TASK REQUIREMENTS:
Records follow. Pull out every line that contains "time".

--

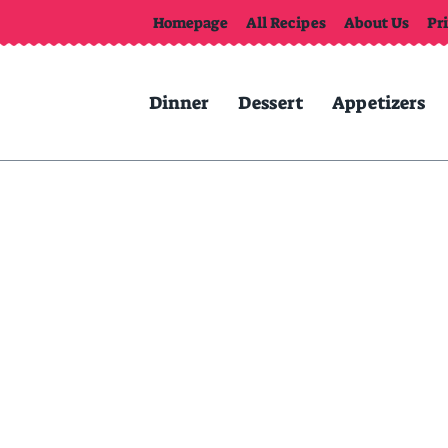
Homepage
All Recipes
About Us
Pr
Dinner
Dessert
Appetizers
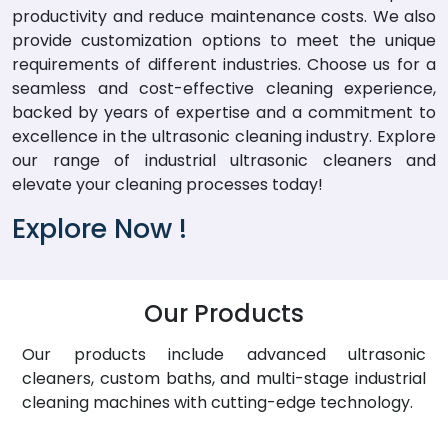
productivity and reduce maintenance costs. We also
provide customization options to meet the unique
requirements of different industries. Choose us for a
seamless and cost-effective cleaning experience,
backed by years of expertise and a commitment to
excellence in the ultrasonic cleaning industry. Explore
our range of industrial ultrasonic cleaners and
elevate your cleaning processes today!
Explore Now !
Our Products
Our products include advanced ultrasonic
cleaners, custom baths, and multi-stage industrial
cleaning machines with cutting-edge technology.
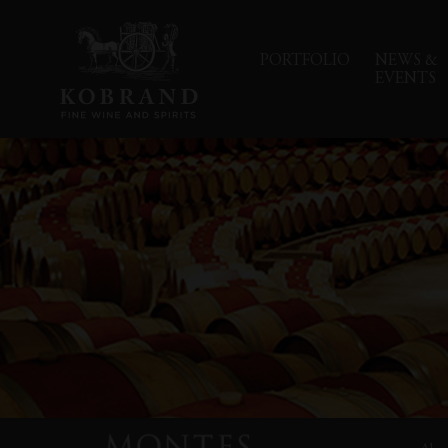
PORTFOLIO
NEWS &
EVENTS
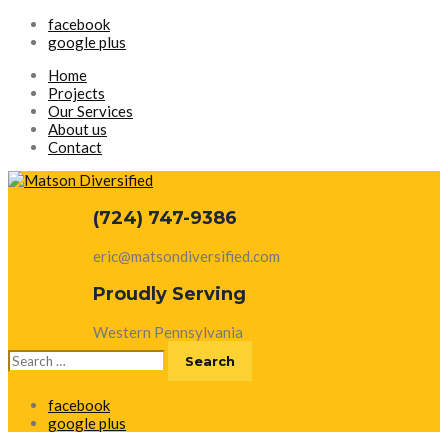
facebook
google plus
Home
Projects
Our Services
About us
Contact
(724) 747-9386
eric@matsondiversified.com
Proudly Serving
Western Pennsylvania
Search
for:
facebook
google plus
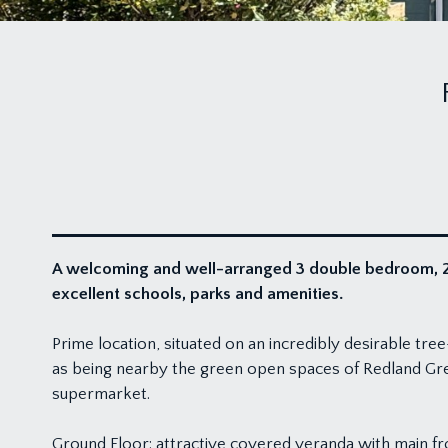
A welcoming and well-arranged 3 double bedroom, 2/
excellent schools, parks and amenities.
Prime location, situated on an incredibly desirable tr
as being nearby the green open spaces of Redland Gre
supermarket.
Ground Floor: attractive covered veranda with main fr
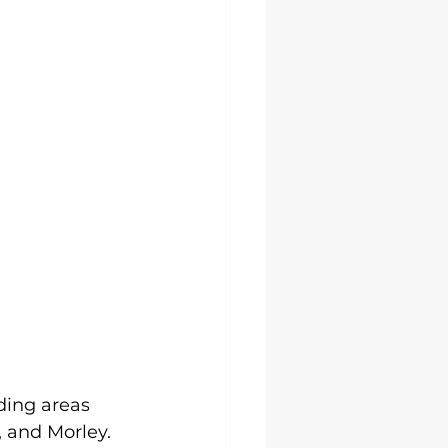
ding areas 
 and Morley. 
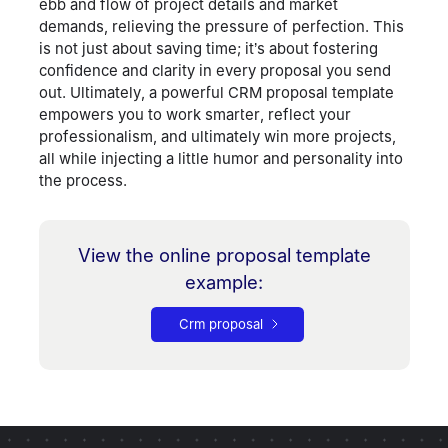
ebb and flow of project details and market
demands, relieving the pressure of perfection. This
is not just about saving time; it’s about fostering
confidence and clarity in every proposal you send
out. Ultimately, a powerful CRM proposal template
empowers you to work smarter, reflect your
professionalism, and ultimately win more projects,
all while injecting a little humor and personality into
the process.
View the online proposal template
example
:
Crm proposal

--

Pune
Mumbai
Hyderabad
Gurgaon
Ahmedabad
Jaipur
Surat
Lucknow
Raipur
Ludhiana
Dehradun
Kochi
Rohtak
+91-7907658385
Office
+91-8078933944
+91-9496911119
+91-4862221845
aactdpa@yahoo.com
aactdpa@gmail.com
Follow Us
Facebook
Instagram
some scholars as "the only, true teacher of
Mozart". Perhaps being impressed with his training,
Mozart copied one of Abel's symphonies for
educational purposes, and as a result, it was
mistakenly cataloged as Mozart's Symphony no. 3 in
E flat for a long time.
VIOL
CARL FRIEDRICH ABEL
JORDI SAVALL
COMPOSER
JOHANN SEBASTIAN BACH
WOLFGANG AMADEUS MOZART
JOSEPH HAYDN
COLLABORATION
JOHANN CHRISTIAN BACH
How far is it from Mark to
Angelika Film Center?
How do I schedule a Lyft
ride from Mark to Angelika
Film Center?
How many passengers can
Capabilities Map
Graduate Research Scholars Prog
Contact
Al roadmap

--

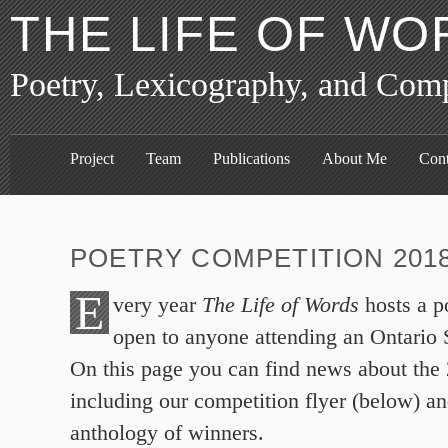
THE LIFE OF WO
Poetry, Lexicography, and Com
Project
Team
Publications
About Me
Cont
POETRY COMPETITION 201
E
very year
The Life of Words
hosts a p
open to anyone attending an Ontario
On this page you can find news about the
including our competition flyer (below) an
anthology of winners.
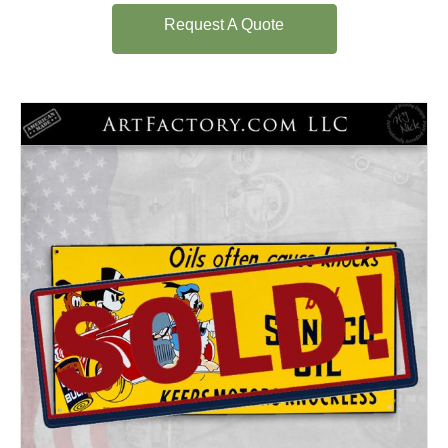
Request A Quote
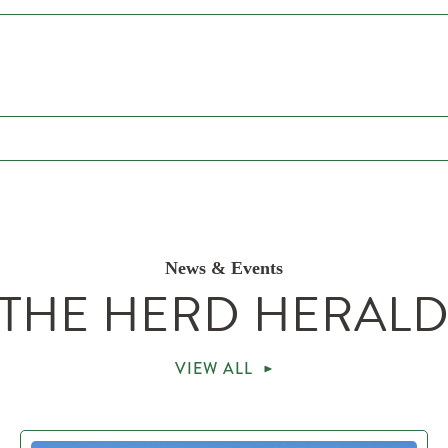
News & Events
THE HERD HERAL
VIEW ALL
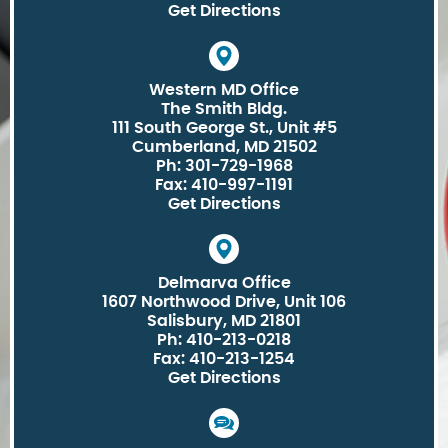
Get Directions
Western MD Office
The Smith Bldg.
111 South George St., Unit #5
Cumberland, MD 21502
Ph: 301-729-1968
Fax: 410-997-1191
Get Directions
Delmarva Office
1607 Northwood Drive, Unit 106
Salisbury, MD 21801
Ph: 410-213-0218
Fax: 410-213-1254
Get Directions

--

FINISHED TASK:
is not just about saving time; it’s about fostering
E flat for a long time.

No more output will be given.